---------- Supplied material ----------
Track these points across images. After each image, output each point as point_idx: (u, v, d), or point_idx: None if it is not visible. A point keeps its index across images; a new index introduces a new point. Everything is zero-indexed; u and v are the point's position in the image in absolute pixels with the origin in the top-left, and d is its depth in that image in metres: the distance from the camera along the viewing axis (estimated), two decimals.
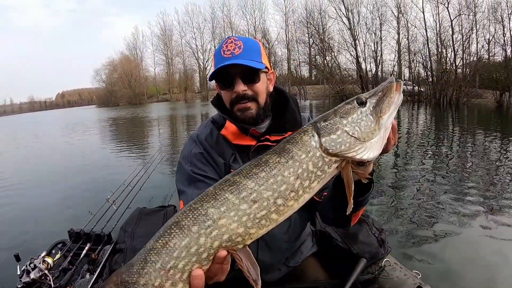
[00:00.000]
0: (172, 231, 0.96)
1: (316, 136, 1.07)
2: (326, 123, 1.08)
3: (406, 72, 39.73)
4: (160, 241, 0.96)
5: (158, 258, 0.94)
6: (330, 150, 1.05)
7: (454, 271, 3.72)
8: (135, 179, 3.86)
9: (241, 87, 1.63)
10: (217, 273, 0.99)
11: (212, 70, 1.71)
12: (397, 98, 1.11)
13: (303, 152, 1.05)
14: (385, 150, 1.23)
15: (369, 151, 1.07)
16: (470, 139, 12.19)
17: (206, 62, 69.50)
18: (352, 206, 1.09)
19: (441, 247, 4.24)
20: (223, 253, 0.97)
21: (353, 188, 1.09)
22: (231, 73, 1.63)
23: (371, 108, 1.09)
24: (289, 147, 1.06)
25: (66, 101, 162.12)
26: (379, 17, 38.10)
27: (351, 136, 1.06)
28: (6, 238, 5.08)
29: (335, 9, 39.81)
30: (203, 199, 0.99)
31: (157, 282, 0.93)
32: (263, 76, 1.69)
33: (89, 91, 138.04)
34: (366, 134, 1.06)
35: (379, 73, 38.13)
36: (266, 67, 1.69)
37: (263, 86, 1.70)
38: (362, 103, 1.10)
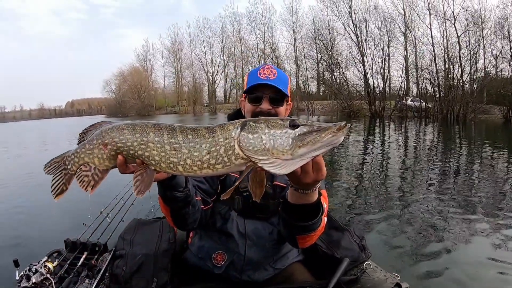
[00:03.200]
0: (128, 126, 1.28)
1: (239, 129, 1.18)
2: (253, 124, 1.18)
3: (413, 88, 39.91)
4: (122, 126, 1.29)
5: (115, 131, 1.28)
6: (241, 145, 1.16)
7: (433, 275, 3.91)
8: (127, 193, 3.89)
9: (266, 106, 1.94)
10: (133, 171, 1.28)
11: (245, 85, 2.03)
12: (327, 139, 1.11)
13: (223, 136, 1.19)
14: (298, 181, 1.33)
15: (273, 166, 1.14)
16: (477, 155, 12.30)
17: (215, 76, 69.94)
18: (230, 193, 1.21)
19: (425, 257, 4.36)
20: (138, 161, 1.26)
21: (235, 185, 1.21)
22: (263, 93, 1.94)
23: (296, 134, 1.13)
24: (217, 129, 1.21)
25: (76, 109, 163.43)
26: (387, 33, 38.52)
27: (263, 144, 1.14)
28: None
29: (344, 25, 40.24)
30: (154, 125, 1.26)
31: (108, 140, 1.28)
32: (285, 104, 2.02)
33: (98, 101, 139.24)
34: (276, 150, 1.12)
35: (386, 89, 38.34)
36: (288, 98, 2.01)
37: (283, 112, 2.01)
38: (293, 126, 1.15)
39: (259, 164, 1.14)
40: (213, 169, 1.19)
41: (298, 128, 1.15)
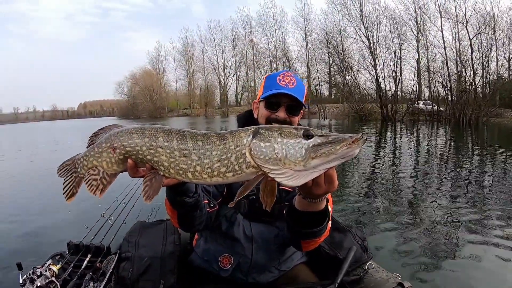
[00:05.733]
0: (138, 130, 1.25)
1: (251, 137, 1.14)
2: (266, 132, 1.14)
3: (425, 91, 39.88)
4: (131, 130, 1.26)
5: (124, 135, 1.26)
6: (252, 153, 1.12)
7: (434, 275, 3.94)
8: (128, 195, 3.85)
9: (283, 114, 1.92)
10: (142, 176, 1.25)
11: (261, 89, 2.02)
12: (342, 152, 1.07)
13: (234, 144, 1.15)
14: (309, 192, 1.32)
15: (284, 177, 1.10)
16: (489, 159, 12.21)
17: (227, 78, 70.35)
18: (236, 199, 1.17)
19: (426, 257, 4.38)
20: (148, 165, 1.23)
21: (244, 192, 1.15)
22: (280, 100, 1.91)
23: (310, 145, 1.09)
24: (228, 136, 1.17)
25: (88, 111, 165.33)
26: (398, 36, 38.35)
27: (275, 153, 1.10)
28: None
29: (355, 29, 40.32)
30: (164, 130, 1.23)
31: (116, 144, 1.26)
32: (300, 114, 2.02)
33: (110, 103, 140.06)
34: (288, 161, 1.09)
35: (398, 93, 38.06)
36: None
37: (297, 121, 2.00)
38: (307, 136, 1.11)
39: (270, 174, 1.12)
40: (223, 177, 1.17)
41: (312, 139, 1.11)
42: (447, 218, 5.86)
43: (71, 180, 1.34)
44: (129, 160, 1.24)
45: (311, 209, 1.46)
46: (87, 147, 1.34)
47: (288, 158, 1.09)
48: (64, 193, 1.33)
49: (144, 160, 1.23)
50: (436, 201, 6.89)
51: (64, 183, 1.34)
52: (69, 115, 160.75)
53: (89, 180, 1.30)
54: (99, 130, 1.37)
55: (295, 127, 1.17)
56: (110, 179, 1.30)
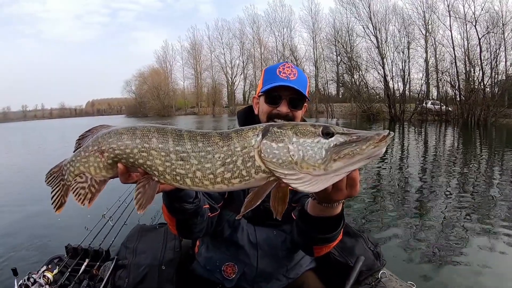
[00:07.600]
0: (128, 131, 1.12)
1: (260, 136, 1.00)
2: (278, 131, 1.00)
3: (434, 91, 39.54)
4: (121, 130, 1.13)
5: (113, 136, 1.13)
6: (263, 155, 0.98)
7: (451, 285, 3.88)
8: (131, 195, 3.53)
9: (285, 109, 1.77)
10: (135, 181, 1.12)
11: (261, 82, 1.88)
12: (368, 152, 0.94)
13: (240, 145, 1.01)
14: (328, 197, 1.18)
15: (301, 183, 0.97)
16: (498, 161, 12.20)
17: (235, 77, 70.24)
18: (244, 211, 1.01)
19: (442, 265, 4.31)
20: (140, 170, 1.10)
21: (254, 202, 0.99)
22: (281, 94, 1.77)
23: (331, 145, 0.95)
24: (233, 135, 1.03)
25: (96, 109, 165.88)
26: (407, 35, 38.07)
27: (290, 156, 0.96)
28: None
29: (363, 28, 39.88)
30: (158, 130, 1.10)
31: (104, 147, 1.13)
32: (303, 107, 1.87)
33: (118, 101, 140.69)
34: (306, 164, 0.95)
35: (406, 92, 37.91)
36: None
37: (300, 115, 1.86)
38: (327, 134, 0.98)
39: (284, 180, 0.98)
40: (228, 184, 1.03)
41: (333, 137, 0.97)
42: (459, 222, 5.81)
43: (59, 189, 1.23)
44: (119, 165, 1.12)
45: (326, 215, 1.34)
46: (73, 151, 1.22)
47: (306, 161, 0.96)
48: (52, 203, 1.22)
49: (136, 164, 1.11)
50: (447, 204, 6.92)
51: (51, 192, 1.23)
52: (77, 113, 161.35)
53: (76, 188, 1.18)
54: (86, 131, 1.24)
55: (312, 124, 1.03)
56: (99, 186, 1.18)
----------
**Exercise prompt**
Leave out the pictures, then return every line of the data exactly.

**Written answer**
Track these points across images. After each image, output each point as point_idx: (u, v, d), or point_idx: None if it is not visible. A point keeps its index across images; a new index introduces a new point. Everything is zero-indexed; u and v are the point's position in the image in absolute pixels with the origin in the top-left, and d is its depth in that image in metres: the distance from the camera along the viewing axis (estimated), two decimals.
[00:00.000]
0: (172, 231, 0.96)
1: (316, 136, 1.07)
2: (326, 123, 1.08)
3: (406, 72, 39.73)
4: (160, 241, 0.96)
5: (158, 258, 0.94)
6: (330, 150, 1.05)
7: (454, 271, 3.72)
8: (135, 179, 3.86)
9: (241, 87, 1.63)
10: (217, 273, 0.99)
11: (212, 70, 1.71)
12: (397, 98, 1.11)
13: (303, 152, 1.05)
14: (385, 150, 1.23)
15: (369, 151, 1.07)
16: (470, 139, 12.19)
17: (206, 62, 69.50)
18: (352, 206, 1.09)
19: (441, 247, 4.24)
20: (223, 253, 0.97)
21: (353, 188, 1.09)
22: (231, 73, 1.63)
23: (371, 108, 1.09)
24: (289, 147, 1.06)
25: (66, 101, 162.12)
26: (379, 17, 38.10)
27: (351, 136, 1.06)
28: (6, 238, 5.08)
29: (335, 9, 39.81)
30: (203, 199, 0.99)
31: (157, 282, 0.93)
32: (263, 76, 1.69)
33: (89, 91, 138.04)
34: (366, 134, 1.06)
35: (379, 73, 38.13)
36: (266, 67, 1.69)
37: (263, 86, 1.70)
38: (362, 103, 1.10)
[00:03.200]
0: (128, 126, 1.28)
1: (239, 129, 1.18)
2: (253, 124, 1.18)
3: (413, 88, 39.91)
4: (122, 126, 1.29)
5: (115, 131, 1.28)
6: (241, 145, 1.16)
7: (433, 275, 3.91)
8: (127, 193, 3.89)
9: (266, 106, 1.94)
10: (133, 171, 1.28)
11: (245, 85, 2.03)
12: (327, 139, 1.11)
13: (223, 136, 1.19)
14: (298, 181, 1.33)
15: (273, 166, 1.14)
16: (477, 155, 12.30)
17: (215, 76, 69.94)
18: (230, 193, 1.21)
19: (425, 257, 4.36)
20: (138, 161, 1.26)
21: (235, 185, 1.21)
22: (263, 93, 1.94)
23: (296, 134, 1.13)
24: (217, 129, 1.21)
25: (76, 109, 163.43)
26: (387, 33, 38.52)
27: (263, 144, 1.14)
28: None
29: (344, 25, 40.24)
30: (154, 125, 1.26)
31: (108, 140, 1.28)
32: (285, 104, 2.02)
33: (98, 101, 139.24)
34: (276, 150, 1.12)
35: (386, 89, 38.34)
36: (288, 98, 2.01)
37: (283, 112, 2.01)
38: (293, 126, 1.15)
39: (259, 164, 1.14)
40: (213, 169, 1.19)
41: (298, 128, 1.15)
[00:05.733]
0: (138, 130, 1.25)
1: (251, 137, 1.14)
2: (266, 132, 1.14)
3: (425, 91, 39.88)
4: (131, 130, 1.26)
5: (124, 135, 1.26)
6: (252, 153, 1.12)
7: (434, 275, 3.94)
8: (128, 195, 3.85)
9: (283, 114, 1.92)
10: (142, 176, 1.25)
11: (261, 89, 2.02)
12: (342, 152, 1.07)
13: (234, 144, 1.15)
14: (309, 192, 1.32)
15: (284, 177, 1.10)
16: (489, 159, 12.21)
17: (227, 78, 70.35)
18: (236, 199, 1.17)
19: (426, 257, 4.38)
20: (148, 165, 1.23)
21: (244, 192, 1.15)
22: (280, 100, 1.91)
23: (310, 145, 1.09)
24: (228, 136, 1.17)
25: (88, 111, 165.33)
26: (398, 36, 38.35)
27: (275, 153, 1.10)
28: None
29: (355, 29, 40.32)
30: (164, 130, 1.23)
31: (116, 144, 1.26)
32: (300, 114, 2.02)
33: (110, 103, 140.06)
34: (288, 161, 1.09)
35: (398, 93, 38.06)
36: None
37: (297, 121, 2.00)
38: (307, 136, 1.11)
39: (270, 174, 1.12)
40: (223, 177, 1.17)
41: (312, 139, 1.11)
42: (447, 218, 5.86)
43: (71, 180, 1.34)
44: (129, 160, 1.24)
45: (311, 209, 1.46)
46: (87, 147, 1.34)
47: (288, 158, 1.09)
48: (64, 193, 1.33)
49: (144, 160, 1.23)
50: (436, 201, 6.89)
51: (64, 183, 1.34)
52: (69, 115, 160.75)
53: (89, 180, 1.30)
54: (99, 130, 1.37)
55: (295, 127, 1.17)
56: (110, 179, 1.30)
[00:07.600]
0: (128, 131, 1.12)
1: (260, 136, 1.00)
2: (278, 131, 1.00)
3: (434, 91, 39.54)
4: (121, 130, 1.13)
5: (113, 136, 1.13)
6: (263, 155, 0.98)
7: (451, 285, 3.88)
8: (131, 195, 3.53)
9: (285, 109, 1.77)
10: (135, 181, 1.12)
11: (261, 82, 1.88)
12: (368, 152, 0.94)
13: (240, 145, 1.01)
14: (328, 197, 1.18)
15: (301, 183, 0.97)
16: (498, 161, 12.20)
17: (235, 77, 70.24)
18: (244, 211, 1.01)
19: (442, 265, 4.31)
20: (140, 170, 1.10)
21: (254, 202, 0.99)
22: (281, 94, 1.77)
23: (331, 145, 0.95)
24: (233, 135, 1.03)
25: (96, 109, 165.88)
26: (407, 35, 38.07)
27: (290, 156, 0.96)
28: None
29: (363, 28, 39.88)
30: (158, 130, 1.10)
31: (104, 147, 1.13)
32: (303, 107, 1.87)
33: (118, 101, 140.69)
34: (306, 164, 0.95)
35: (406, 92, 37.91)
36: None
37: (300, 115, 1.86)
38: (327, 134, 0.98)
39: (284, 180, 0.98)
40: (228, 184, 1.03)
41: (333, 137, 0.97)
42: (459, 222, 5.81)
43: (59, 189, 1.23)
44: (119, 165, 1.12)
45: (326, 215, 1.34)
46: (73, 151, 1.22)
47: (306, 161, 0.96)
48: (52, 203, 1.22)
49: (136, 164, 1.11)
50: (447, 204, 6.92)
51: (51, 192, 1.23)
52: (77, 113, 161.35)
53: (76, 188, 1.18)
54: (86, 131, 1.24)
55: (312, 124, 1.03)
56: (99, 186, 1.18)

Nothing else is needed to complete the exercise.